Colm Bairéad’s Irish-language drama wafts in on unprecedented waves of early acclaim. In February An Cailín Ciúin became the first feature in the native tongue to play at the Berlin Film Festival. It won the Dublin Film Critics’ Circle award for best Irish film and the audience award at the Dublin International Film Festival. Two months ago it surged past Belfast, a multiple Oscar nominee, to take seven prizes at the Irish Film and Television Academy awards.
There is little danger that weight of expectation will crush this delicately beautiful gossamer construction. Adapted from Claire Keegan’s novella Foster, the film borrows the syntax of the ghost story as it works us through universal anxieties about looming adolescence. The action is unsettling throughout. There is a pervasive sense of unspoken menace lurking just outside the frame (or somewhere in the near past or future). But it is also a celebration of uncomplicated human kindness.

> [EXTRACTED DATA]:
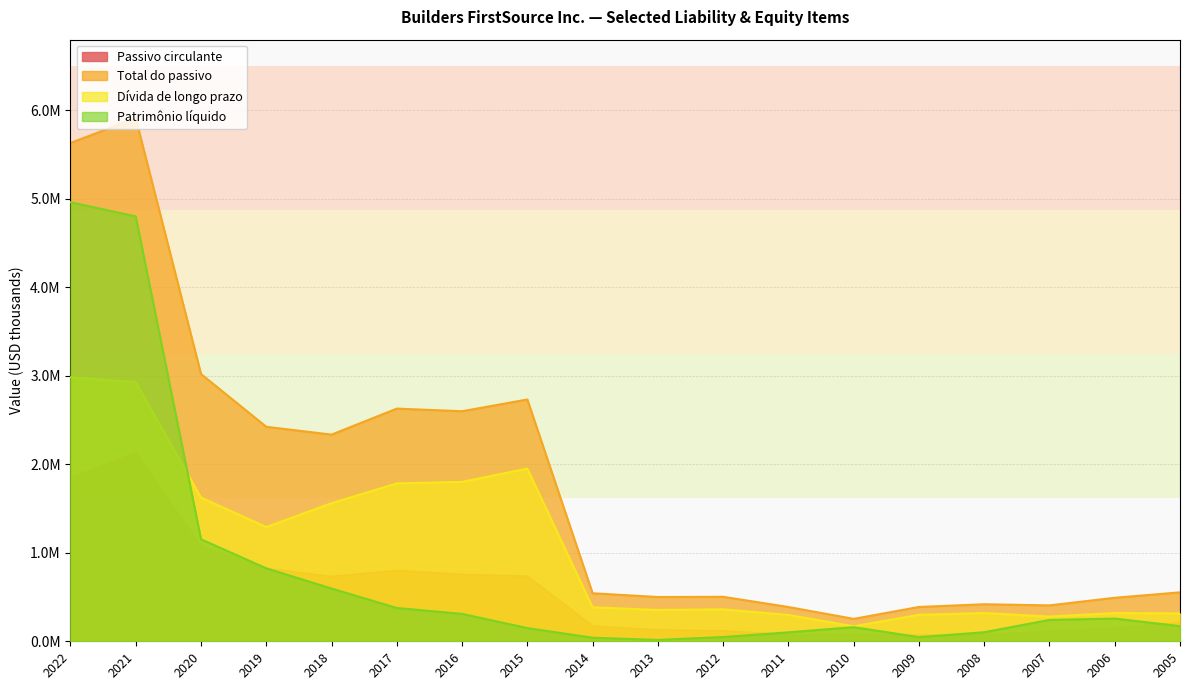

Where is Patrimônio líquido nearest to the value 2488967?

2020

---

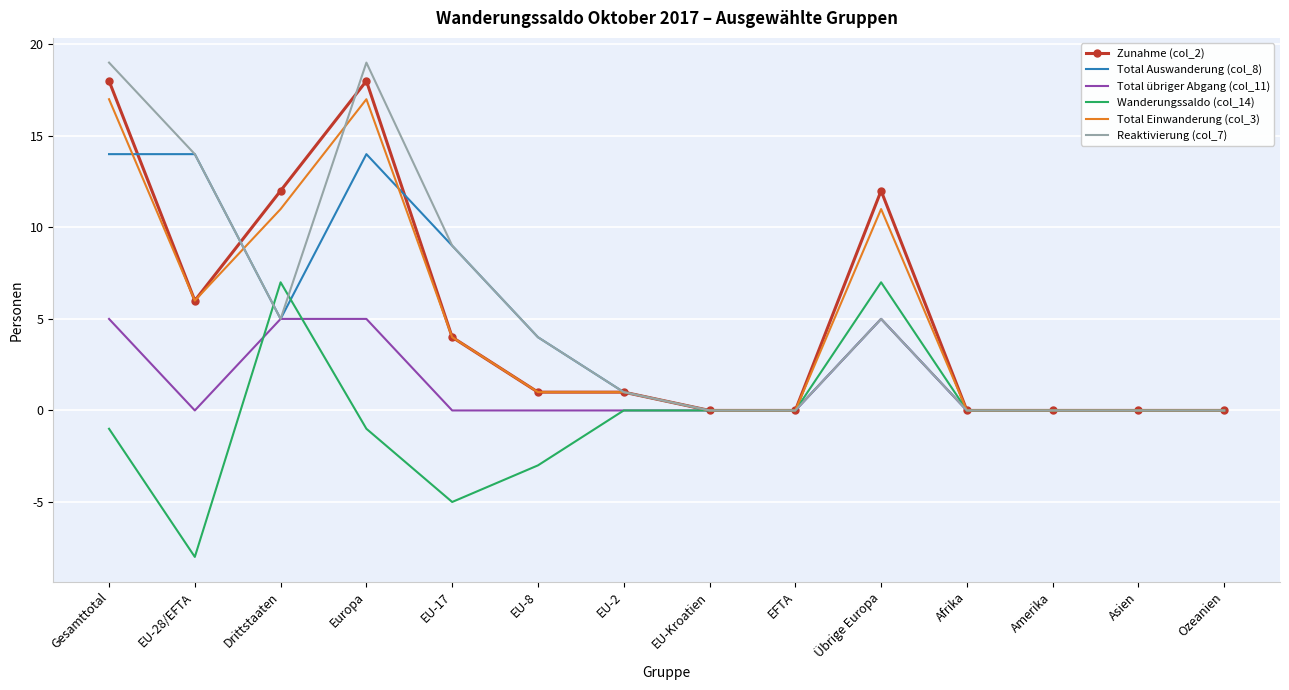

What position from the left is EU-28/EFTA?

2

...

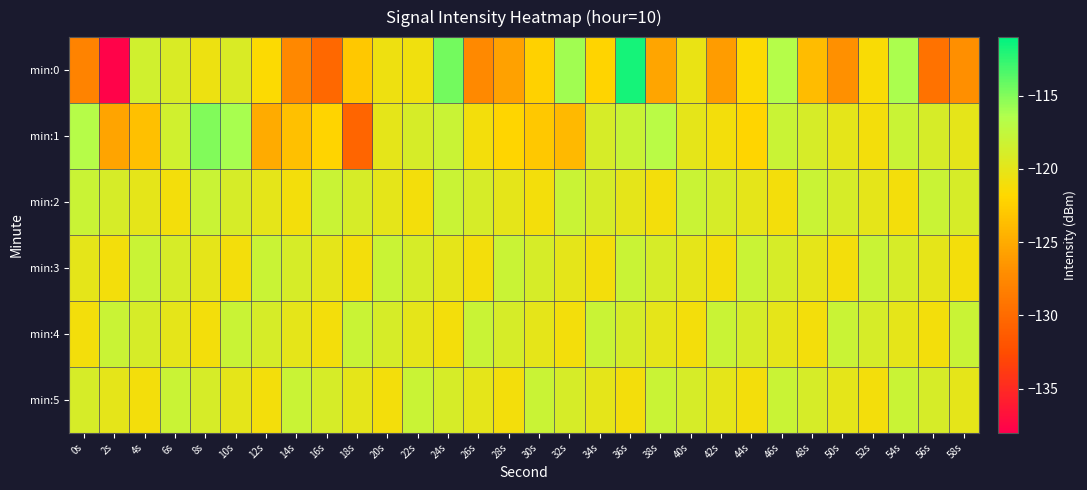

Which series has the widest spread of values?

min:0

> [TASKS TO COMPLETE]:
1/ Name every film festival and awards organization mentioned in the review of An Cailín Ciúin.
2/ Pick up the review of An Cailín Ciúin after its last sentence and carry it on.
The entries come from a different source than the review of An Cailín Ciúin.

> [ANSWERS TO EACH TASK]:
1/ Berlin Film Festival; Dublin Film Critics' Circle; Dublin International Film Festival; Irish Film and Television Academy

2/
An Cailín Ciúin, set in the very early 1980s, follows young Cáit (Catherine Clinch) as she is sent to stay with relatives while her mother prepares for a new baby. The film subtly, but unambiguously, contrasts the two homes. Her parents are abrasive and unsmiling. Seán and Eibhlín (Andrew Bennett and Carrie Crowley), her foster carers, live in a more ordered environment and speak in less spiky sentences. Yet something is not right. Seán loses his cool when Cáit goes missing for a few minutes. When the softly spoken Eibhlín explains that – in assumed contrast to the girl’s own home – “there are no secrets in this house” we sense this may not be the whole truth.
Clinch’s excellent performance reinforces those inclinations towards the supernatural. Wearing an old-fashioned dress, her hair down below her shoulders, she could easily have stepped from the pages of a Victorian children’s story. Playing a largely passive observer, the quiet girl of the title, Clinch is well up to the challenge of communicating her unease through curtailed gesture and nervy pause. Why are there trains on the bedroom wallpaper? Where have these used children’s clothes come from? Answers are hard to come by when, as a child in 1981, you are so often just outside the conversation.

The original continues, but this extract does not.